当社グループは、同感染症に関する情報収集や同感染症拡大に伴う経済活動への影響を引き続き注視するとともに、同感染症の影響を最小限に留めるための対応を継続的に行い、想定外のリスクや不測の事態を想定し、経営環境の変化に臨機応変に対応できる体制の構築を図ってまいります。
なお、当事業年度の新型コロナウイルス感染症による事業への影響については、「3[経営者による財政状態、経営成績及びキャッシュ・フローの状況の分析](1) 経営成績等の状況の概要 ① 財政状態及び経営成績の状況」をご覧ください。
以下において、当社グループの事業の状況及び経理の状況に関する事項のうち、リスク要因となる可能性があると考えられる主な事項及びその他投資者の判断に重要な影響を及ぼすと考えられる事項を記載しております。
当社グループは、これらのリスク発生の可能性を認識した上で、発生の回避及び発生した場合の対応に努める方針でありますが、当社の株式に関する投資判断は、本項及び本書中の本項以外の記載内容も併せて慎重に検討した上で、行われる必要があると考えております。
なお、以下の記載のうち将来に関する事項は、特段の記載がない限り当連結会計年度末現在において当社グループが判断したものであり、不確実性を内包しているため、実際の結果と異なる可能性があります。

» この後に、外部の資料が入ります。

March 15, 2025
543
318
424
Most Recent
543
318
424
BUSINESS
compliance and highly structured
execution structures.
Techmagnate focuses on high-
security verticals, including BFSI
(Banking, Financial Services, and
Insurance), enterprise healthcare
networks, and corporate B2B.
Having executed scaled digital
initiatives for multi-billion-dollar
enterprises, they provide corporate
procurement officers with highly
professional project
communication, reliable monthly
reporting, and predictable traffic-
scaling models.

我が国においては、近年、出生率の低下や平均寿命の延びに起因して少子化及び高齢化が急速に進展しておりますが、これには、国民の晩婚化及び未婚化傾向の増大が少なからず起因している可能性があることから、国民の晩婚化及び未婚化の進展に歯止めをかける婚活及び婚活支援は、我が国の少子高齢化傾向の進展ペースの緩和策として重要な意味を持ち、それ故に、当社グループでは、婚活市場は今後も更なる成長が期待できるマーケットであると考えております。
なお、婚活市場規模は拡大傾向にあると思われるものの、結婚に対する一般的な価値観の多様化又は低下、あるいは非婚化又は晩婚化に対する社会的な許容度の向上及びかかる傾向の定着、又はその他の要因により婚活市場の成長が阻害され、あるいは婚活市場規模が縮小に転じた場合には、当社グループの事業、業績又は財政状態に影響を与える可能性があります。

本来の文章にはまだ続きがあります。